Consegna esercizio>
Per favore, ricopia senza alcuna modifica il materiale dalla prima riga fino alla riga che contiene "alémanique. Parmi ces", includendo entrambe.

Materiale fornito>

┄┄┄┄┄┄┄┄┄┄┄┄┄┄┄┄┄┄┄┄

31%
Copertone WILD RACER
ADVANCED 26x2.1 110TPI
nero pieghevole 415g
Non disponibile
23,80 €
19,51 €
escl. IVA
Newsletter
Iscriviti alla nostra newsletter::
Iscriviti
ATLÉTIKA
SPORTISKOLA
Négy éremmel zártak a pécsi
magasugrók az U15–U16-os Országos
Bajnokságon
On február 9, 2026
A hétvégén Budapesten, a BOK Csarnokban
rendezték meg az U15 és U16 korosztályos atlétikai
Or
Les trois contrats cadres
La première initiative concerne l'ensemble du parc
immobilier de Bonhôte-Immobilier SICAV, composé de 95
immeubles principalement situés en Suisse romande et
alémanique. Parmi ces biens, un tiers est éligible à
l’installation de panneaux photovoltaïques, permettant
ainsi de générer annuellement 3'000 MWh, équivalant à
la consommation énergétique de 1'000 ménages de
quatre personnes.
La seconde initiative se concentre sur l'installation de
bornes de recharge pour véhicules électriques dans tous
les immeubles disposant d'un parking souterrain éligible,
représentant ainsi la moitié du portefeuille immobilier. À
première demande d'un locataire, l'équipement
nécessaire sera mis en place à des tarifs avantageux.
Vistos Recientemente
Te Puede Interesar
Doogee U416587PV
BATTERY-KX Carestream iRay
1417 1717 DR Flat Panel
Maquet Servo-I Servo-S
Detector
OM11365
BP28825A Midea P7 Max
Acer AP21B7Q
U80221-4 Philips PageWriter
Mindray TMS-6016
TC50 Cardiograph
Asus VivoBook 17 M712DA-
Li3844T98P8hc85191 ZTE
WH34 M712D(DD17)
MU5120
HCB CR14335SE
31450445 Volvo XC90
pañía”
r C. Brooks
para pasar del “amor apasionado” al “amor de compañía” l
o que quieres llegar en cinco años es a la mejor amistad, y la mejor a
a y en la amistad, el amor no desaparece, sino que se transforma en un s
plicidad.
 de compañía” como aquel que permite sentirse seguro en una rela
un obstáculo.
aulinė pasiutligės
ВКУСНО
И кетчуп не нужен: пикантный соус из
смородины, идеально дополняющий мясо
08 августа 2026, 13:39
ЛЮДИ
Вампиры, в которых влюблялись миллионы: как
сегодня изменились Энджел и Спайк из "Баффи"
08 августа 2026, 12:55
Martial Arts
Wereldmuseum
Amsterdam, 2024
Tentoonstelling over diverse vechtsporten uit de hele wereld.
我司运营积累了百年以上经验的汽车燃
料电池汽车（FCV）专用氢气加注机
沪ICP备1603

┄┄┄┄┄┄┄┄┄┄┄┄┄┄┄┄┄┄┄┄

Risultato seguente>
31%
Copertone WILD RACER
ADVANCED 26x2.1 110TPI
nero pieghevole 415g
Non disponibile
23,80 €
19,51 €
escl. IVA
Newsletter
Iscriviti alla nostra newsletter::
Iscriviti
ATLÉTIKA
SPORTISKOLA
Négy éremmel zártak a pécsi
magasugrók az U15–U16-os Országos
Bajnokságon
On február 9, 2026
A hétvégén Budapesten, a BOK Csarnokban
rendezték meg az U15 és U16 korosztályos atlétikai
Or
Les trois contrats cadres
La première initiative concerne l'ensemble du parc
immobilier de Bonhôte-Immobilier SICAV, composé de 95
immeubles principalement situés en Suisse romande et
alémanique. Parmi ces biens, un tiers est éligible à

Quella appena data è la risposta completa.